We are tired of seeing how much all this has changed _ if indeed it ever was true, for hindsight isn’t always 20-20. So we fantasize about a golden era, and treat the present as an unpleasant aberration.


Nowhere is nostalgia more pursued than in Christmas festivities. The cry goes up,”Put Christ back into Christmas!”_ as if the downtown shopping frenzy of the 1950s were somehow more Christ-centered than the suburban mall frenzy of today. We yearn for old-time images, beloved traditions. Woe to the pastor who dares alter the Christmas pageant. Woe to the family that can’t measure up to old-time images. We have come to see Christmas as perhaps the last Maginot Line against change.

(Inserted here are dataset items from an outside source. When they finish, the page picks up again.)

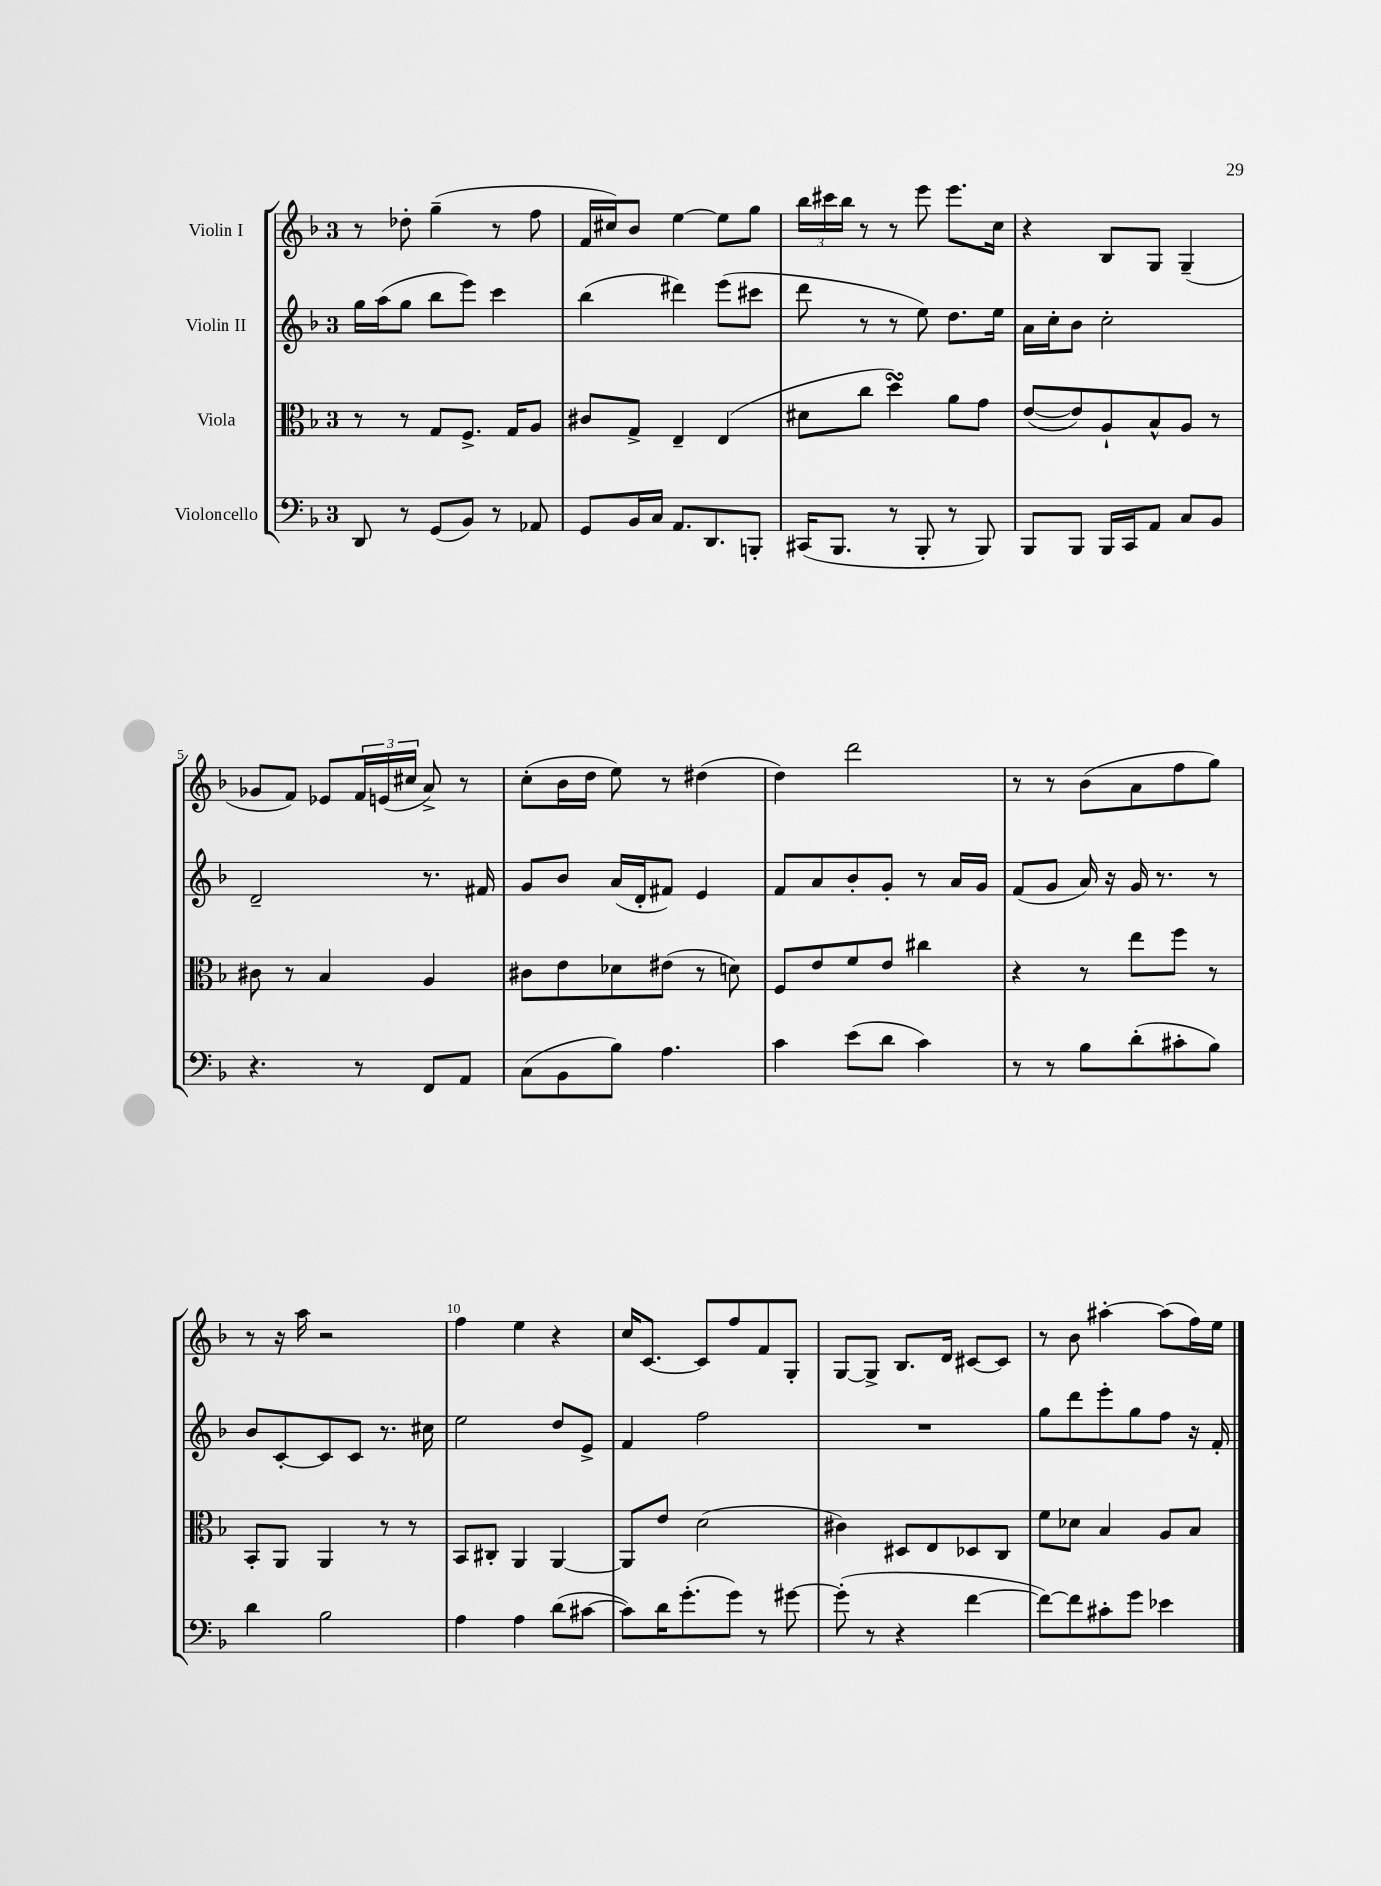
<<
\new StaffGroup <<
\new Staff = "s0" \with { instrumentName = "Violin I" } {
    \clef treble \key f \major \once \override Staff.TimeSignature.style = #'single-digit \time 3/4
    r8 des''8-. g''4--( r8 f''8 |
    f'16 cis''16) bes'8 e''4~ e''8 g''8 |
    \tuplet 3/2 { bes''16 cis'''16 bes''16 } r8 r8 e'''8 e'''8. c''16 |
    r4 bes8 g8 g4--( |
    ges'8 f'8) ees'8 \tuplet 3/2 { f'16 e'16( cis''16 } a'8->) r8 |
    c''8-.( bes'16 d''16 e''8) r8 dis''4( |
    d''4) d'''2 |
    r8 r8 bes'8( a'8 f''8 g''8) |
    r8 r16 a''16 r2 |
    f''4 e''4 r4 |
    c''16 c'8.~ c'8 f''8 f'8 g8-. |
    g8~ g8-> bes8. d'16 cis'8~ cis'8 |
    r8 bes'8 ais''4~-. ais''8( f''16) e''16 \bar "|." |
}
\new Staff = "s1" \with { instrumentName = "Violin II" } {
    \clef treble \key f \major \once \override Staff.TimeSignature.style = #'single-digit \time 3/4
    g''16 a''16( g''8 bes''8 e'''8) c'''4 |
    bes''4( dis'''4) e'''8( cis'''8 |
    d'''8 r8 r8 e''8) d''8. e''16 |
    a'16 c''16-. bes'8 c''2-. |
    d'2-- r8. fis'16 |
    g'8 bes'8 a'16( d'16-. fis'8) e'4 |
    f'8 a'8 bes'8-. g'8-. r8 a'16 g'16 |
    f'8( g'8 a'16) r16 g'16 r8. r8 |
    bes'8 c'8~-. c'8 c'8 r8. cis''16 |
    e''2 d''8 e'8-> |
    f'4 f''2 |
    R2. |
    g''8 d'''8 e'''8-. g''8 f''8 r16 f'16-. \bar "|." |
}
\new Staff = "s2" \with { instrumentName = "Viola" } {
    \clef alto \key f \major \once \override Staff.TimeSignature.style = #'single-digit \time 3/4
    r8 r8 g8 f8.-> g16 a8 |
    cis'8 g8-> e4-- e4( |
    dis'8 c''8 d''4\turn) a'8 g'8 |
    e'8~( e'8) a8-! bes8-^ a8 r8 |
    cis'8 r8 bes4 a4 |
    cis'8 e'8 des'8 eis'8( r8 d'8) |
    f8 e'8 f'8 e'8 cis''4 |
    r4 r8 e''8 f''8 r8 |
    bes,8-. a,8 a,4 r8 r8 |
    bes,8 cis8-. a,4 a,4~ |
    a,8 e'8 d'2( |
    cis'4) dis8 e8 des8 c8 |
    f'8 des'8 bes4 a8 bes8 \bar "|." |
}
\new Staff = "s3" \with { instrumentName = "Violoncello" } {
    \clef bass \key f \major \once \override Staff.TimeSignature.style = #'single-digit \time 3/4
    d,8 r8 g,8( bes,8) r8 aes,8 |
    g,8 bes,16 c16 a,8. d,8. b,,8-. |
    cis,16( bes,,8. r8 bes,,8-. r8 bes,,8) |
    bes,,8 bes,,8 bes,,16 c,16 a,8 c8 bes,8 |
    r4. r8 f,8 a,8 |
    c8( bes,8 bes8) a4. |
    c'4 e'8( d'8 c'4) |
    r8 r8 bes8 d'8-.( cis'8-. bes8) |
    d'4 bes2 |
    a4 a4 d'8( cis'8~ |
    cis'8) d'16 g'8.-.( g'8) r8 gis'8~ |
    gis'8-.( r8 r4 f'4~ |
    f'8~) f'8 cis'8-. g'8 ees'4 \bar "|." |
}
>>
>>
\layout { \context { \Score \override BarNumber.break-visibility = ##(#f #t #t) barNumberVisibility = #(every-nth-bar-number-visible 5) } }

The cloak of nostalgia isn’t our friend. Instead of yearning for simpler times, we should be steeling ourselves for the challenge of complexity. Instead of treating cultural ugliness as an aberration, we should see that it comes from within us. Instead of thinking that family walks on tree-shaded streets in long-ago villages would make life work again, we should recognize the assault of evil.

By evil I don’t mean the green, scaly, once-in-a-millennium fornicator that 1968 sensibilities dictated, but a frightening dissembler and destroyer of lives whose relentless handiwork we can barely stand to see.

It was this relentless foe, after all, whom God sent his Son to combat.